I'm talking about those average Janes and Joes who aren't super-bright but aren't idiots either. The type who'd get some Bs and Cs and maybe an A or two at GCSE if they were given a private tutor and had lots of pressure support from home / school (your basic middle ability, middle class kid if you like).

But if you start out with a slightly chaotic homelife and attend a not-great school with a bit of a culture of underachievement then you are highly unlikely to achieve sparkly A* grades, regardless of innate ability.

This does not make you thick, not by a long chalk. Someone who comes out with a C and two Ds from such a background is probably relatively on-the-ball.

And lots of institutions actively cater for such students. London Metropolitan (just 'cause that's the first one that comes to mind, and it's near me) actively recruits students with grades from the lower end of the spectrum and this, I think - is to be applauded.

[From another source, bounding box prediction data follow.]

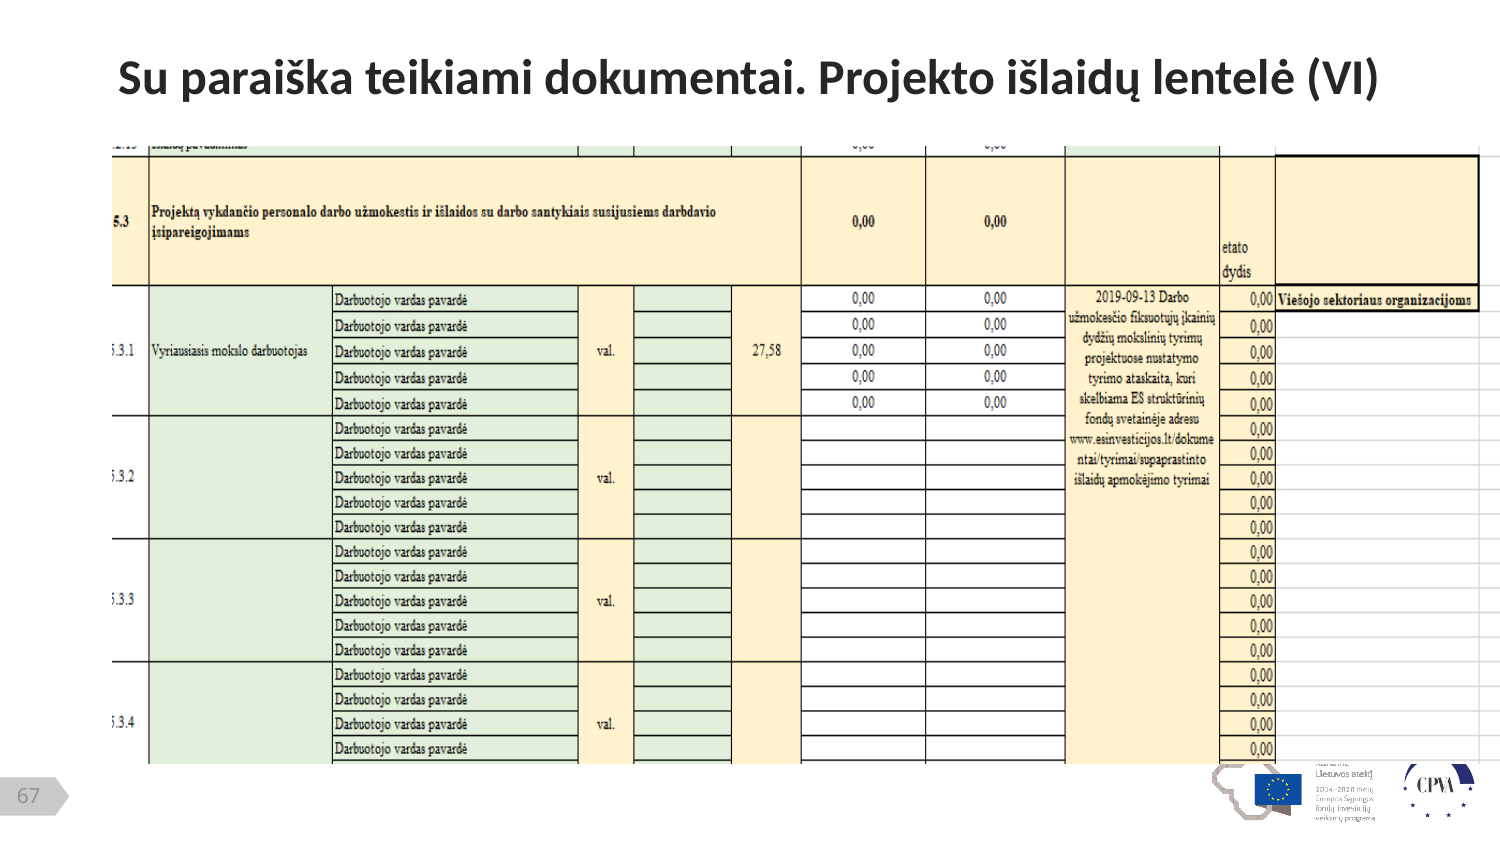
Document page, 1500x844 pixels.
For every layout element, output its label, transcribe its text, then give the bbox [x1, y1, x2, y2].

text_box [24, 109, 1467, 244]
picture [112, 146, 1500, 833]
text_box Su paraiška teikiami dokumentai. Projekto išlaidų lentelė (VI) [62, 37, 1438, 109]
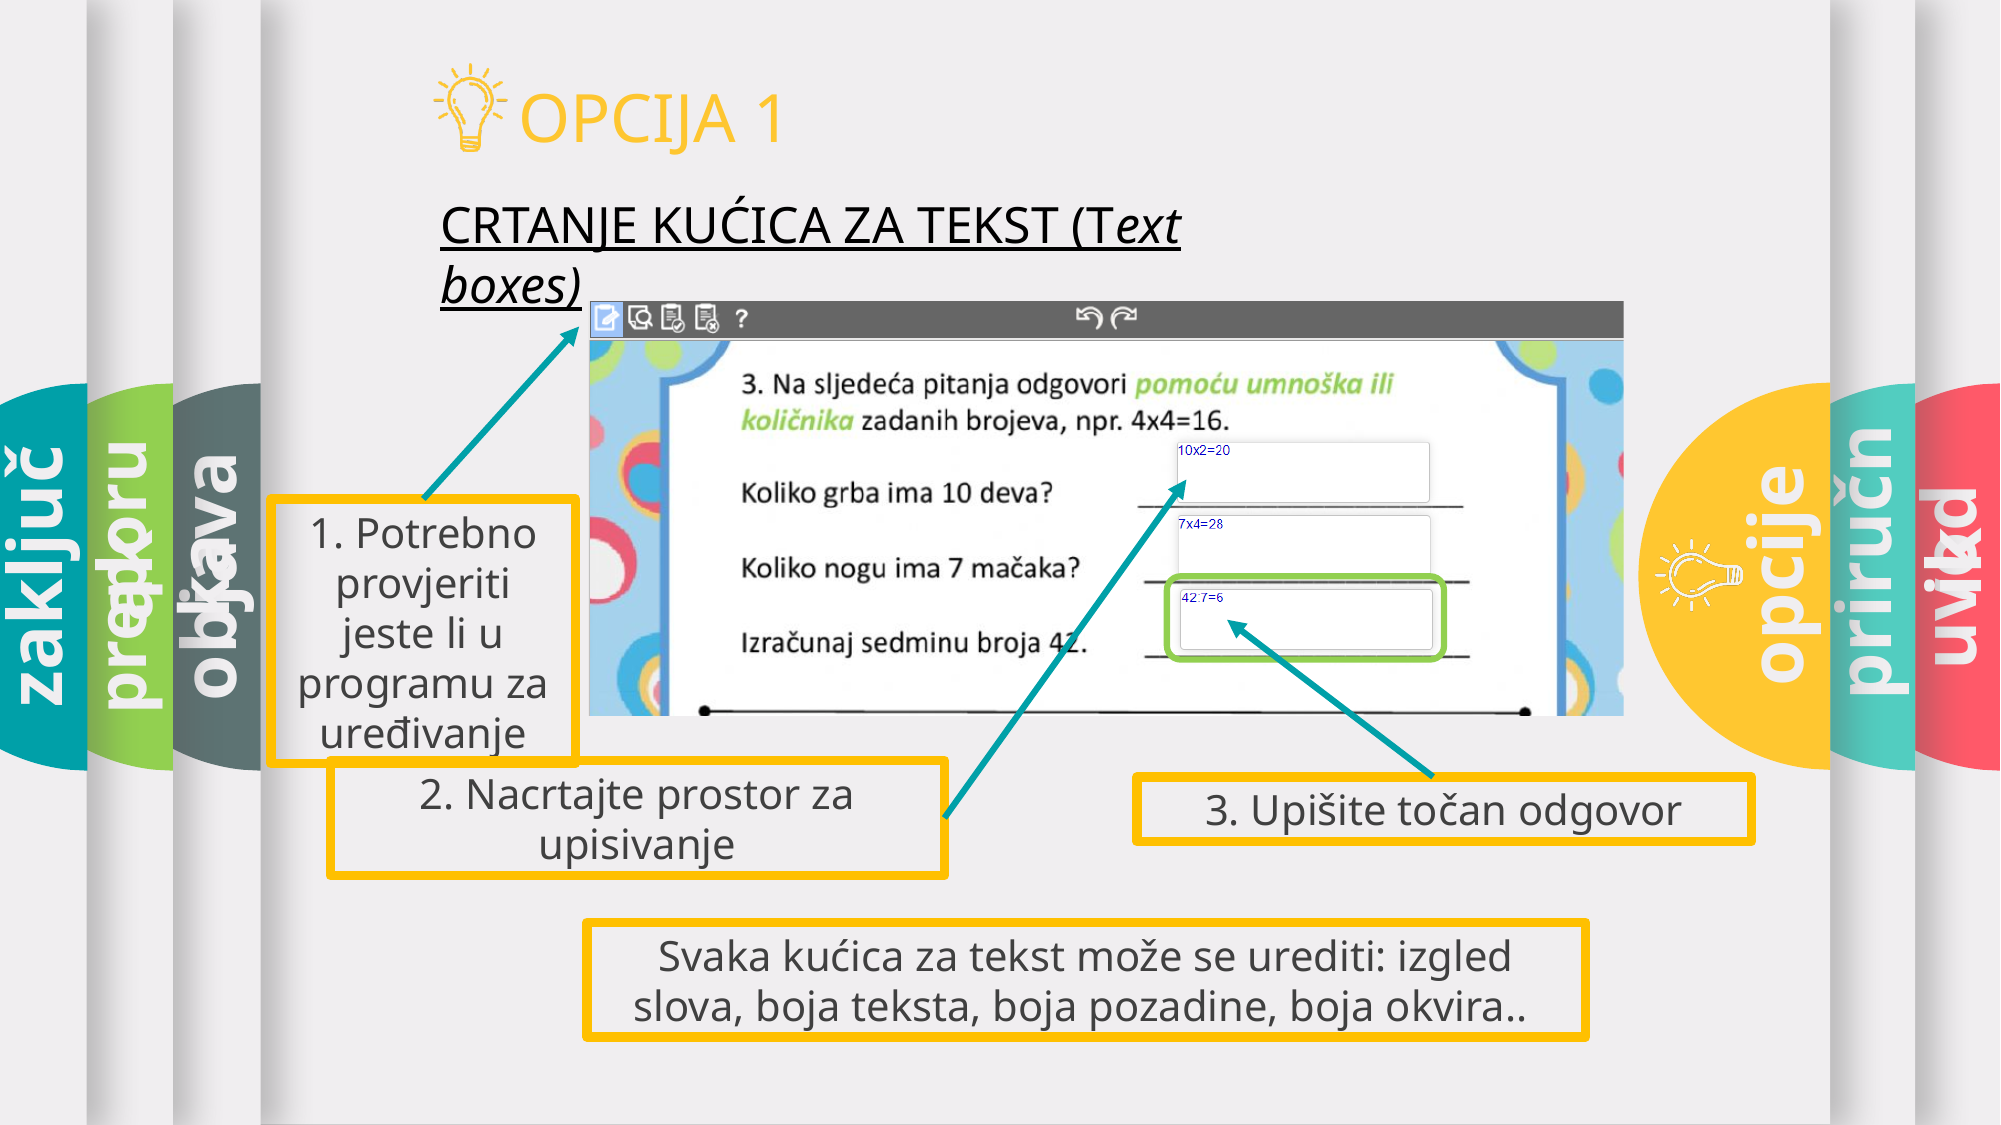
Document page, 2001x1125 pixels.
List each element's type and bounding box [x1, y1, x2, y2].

text_box [1916, 0, 2000, 1125]
text_box [0, 0, 88, 1125]
text_box [261, 0, 1831, 1125]
text_box [1831, 0, 1916, 1125]
text_box [944, 479, 1187, 794]
text_box [88, 0, 173, 1125]
picture [425, 63, 515, 152]
picture [588, 301, 1624, 716]
text_box [173, 0, 261, 1125]
text_box [1226, 619, 1434, 777]
text_box [423, 326, 580, 499]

It is giving an opportunity to those who, for a variety of reasons (and "being a bit thick" is really only a small percentage of these), have not got a clatter of 'A's. They turn out lots of students with decent degrees, and good for them. Why should a slightly less than ideal start in life condem you to scrubbing toilets for the rest of your life?

And these are the young people who will really suffer with this tuition fees business. And if you're ok with that - these middling kids without many advantages being denied a university education, then... Well, I dunno. I guess that's where we come to an impasse, because I'm not ok with that, not at all.

(I'm not too worried about the crack-addicted-orphan poster girl and boys - there will always be someone to fight for them - and rightly so).

ShoppingDays · 08/12/2010 21:41

I don't think it is either. I think it is a facility which should be accessible to anyone who can make good use of it. And by "good use" I mean learning something at a high level, whether for its own sake or for employment reasons.